Pesquisador investiga cartas escritas por indígenas em 50 anos


Carta de Megaron Txucarramãe: A Luta Indígena no Brasil

“Acho que o problema do índio não é só da Funai e não é só do governo. O problema do índio é de todos os brancos.” Este trecho faz parte da carta aberta escrita por Megaron Txucarramãe, um dos principais líderes indígenas do Brasil, pertencente ao povo Kayapó, em 1º de novembro de 1980. Divulgada durante a ditadura militar, a carta aborda questões cruciais sobre a responsabilização dos órgãos de governo e da sociedade em relação aos povos indígenas.

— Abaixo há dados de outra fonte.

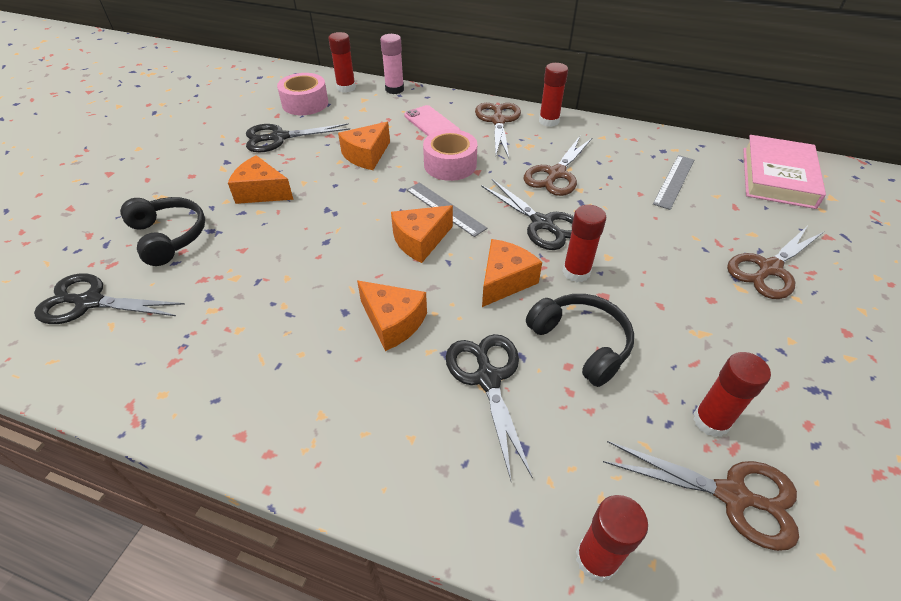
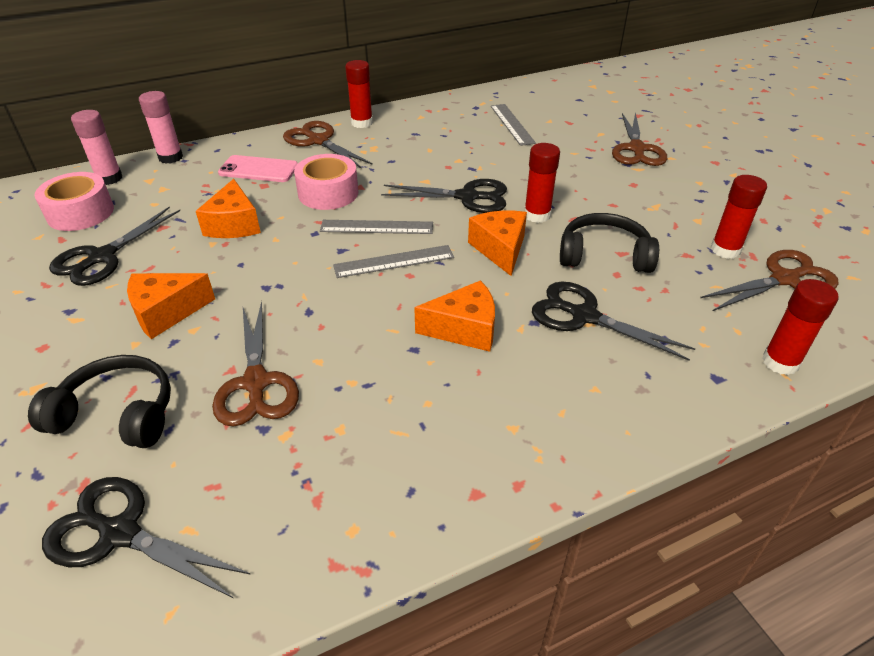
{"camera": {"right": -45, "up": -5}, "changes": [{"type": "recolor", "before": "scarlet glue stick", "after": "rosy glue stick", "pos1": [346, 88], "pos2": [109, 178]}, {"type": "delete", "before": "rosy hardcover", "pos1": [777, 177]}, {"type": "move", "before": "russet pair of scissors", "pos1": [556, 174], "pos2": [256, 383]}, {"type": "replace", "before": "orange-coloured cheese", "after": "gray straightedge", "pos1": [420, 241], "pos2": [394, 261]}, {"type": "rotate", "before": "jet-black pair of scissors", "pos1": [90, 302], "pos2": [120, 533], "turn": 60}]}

Impactos das Construções e Saúde Indígena

Outro trecho da carta destaca preocupações que permanecem relevantes até os dias atuais, como as construções que impactam os territórios indígenas e ameaças à saúde dessas populações. “Em 1973 para 1974, pessoal pegou sarampo na estrada e levou para Jarina. Sarampo matou muita gente. Para branco a estrada é muito boa, mas para nós não foi muito boa, porque pela estrada chega doença para índio”, diz o documento.

Estudo das Cartas Indígenas

Esta é uma das mais de 1,1 mil cartas analisadas na tese “Retomar o Brasil: um estudo das cartas escritas pelos povos indígenas nos últimos 50 anos”, de Rafael Xucuru-Kariri, doutor em ciências sociais pela Universidade Federal da Bahia (UFBA). A tese é parte do projeto “As Cartas dos Povos Indígenas ao Brasil”, coordenado pela professora Suzane Lima Costa, que reúne cartas escritas por esses povos a presidentes, autoridades e organizações desde o século 17.

Reconhecimento Acadêmico

No dia 12 de dezembro, Xucuru-Kariri foi premiado com o prêmio Lélia Gonzales, tornando-se o primeiro indígena a receber uma das premiações máximas do Prêmio Capes de Tese 2024, que reconhece os melhores trabalhos de doutorado no Brasil. O prêmio, concedido pela Coordenação de Aperfeiçoamento de Pessoal de Nível Superior (Capes), é referente ao colégio de humanidades.

Análise das Cartas e Temáticas Abordadas

Na sua tese, Xucuru-Kariri mapeia as cartas escritas entre 1972 e 2022, analisando os autores, destinatários, assuntos e o contexto de escrita. Ele observa mudanças tecnológicas ao longo do tempo, com as cartas sendo digitalizadas a partir dos anos 2000. Com o aumento da alfabetização, mais cartas foram produzidas. Os temas mais abordados incluem terra (479), violência (211), saúde (198), educação (134) e meio ambiente (83).

Desmistificando a Produção Escrita Indígena

O pesquisador ressalta que as cartas são uma forma de trazer à tona assuntos que frequentemente não têm espaço no debate público, além de expor as visões de mundo dos povos indígenas. Ele refuta o mito de que os indígenas não têm produção escrita: “É uma história que a gente acredita que ainda precisa ser contada, porque em geral não se ouve a voz indígena.”

A Importância das Cartas na História Indígena

Xucuru-Kariri, que faz parte da primeira geração de indígenas alfabetizados em massa no Brasil, destaca que as cartas sempre foram parte da história indígena. Ao longo de sua vida, ele redigiu muitas cartas, abordando demandas sobre saúde e educação nas aldeias.

Problemas Persistentes ao Longo dos Anos

As cartas analisadas na pesquisa também evidenciam que problemas persistem ao longo do tempo. Se em 1980 Megaron alertou sobre os riscos do sarampo, em 2021, a Articulação dos Povos Indígenas do Brasil (Apib) lutou pela vacinação contra a covid-19. “A vulnerabilidade dos povos à covid-19 é muito maior do que o restante da população”, diz trecho da carta analisada.

Luta pela Terra e Violência

A luta pela terra e a violência são temas constantes nas cartas. Em 12 de agosto de 1975, Andila Kaingang escreveu ao então presidente Ernesto Geisel, expressando a dor e o sofrimento causados pela invasão de terras. Recentemente, em 2021, a discussão sobre o marco temporal para demarcação de terras indígenas se tornou um tema polêmico, com o povo terena se manifestando contra a legalização do que consideram ilegalidades.

Reconfigurando Espaços Públicos

Para Xucuru-Kariri, as cartas são essenciais para a comunicação dos povos indígenas com a sociedade. “É uma estratégia que os povos têm criado com as cartas para reconfigurar, recriar um espaço público”, afirma. Atualmente, como servidor público na UFBA, ele continua a vivenciar a importância dessas cartas em sua vida cotidiana. “Hoje em dia, eu posso dizer que, sem saber, eu passei uma vida entre cartas. Continuo vivendo minha vida entre essas cartas”, conclui.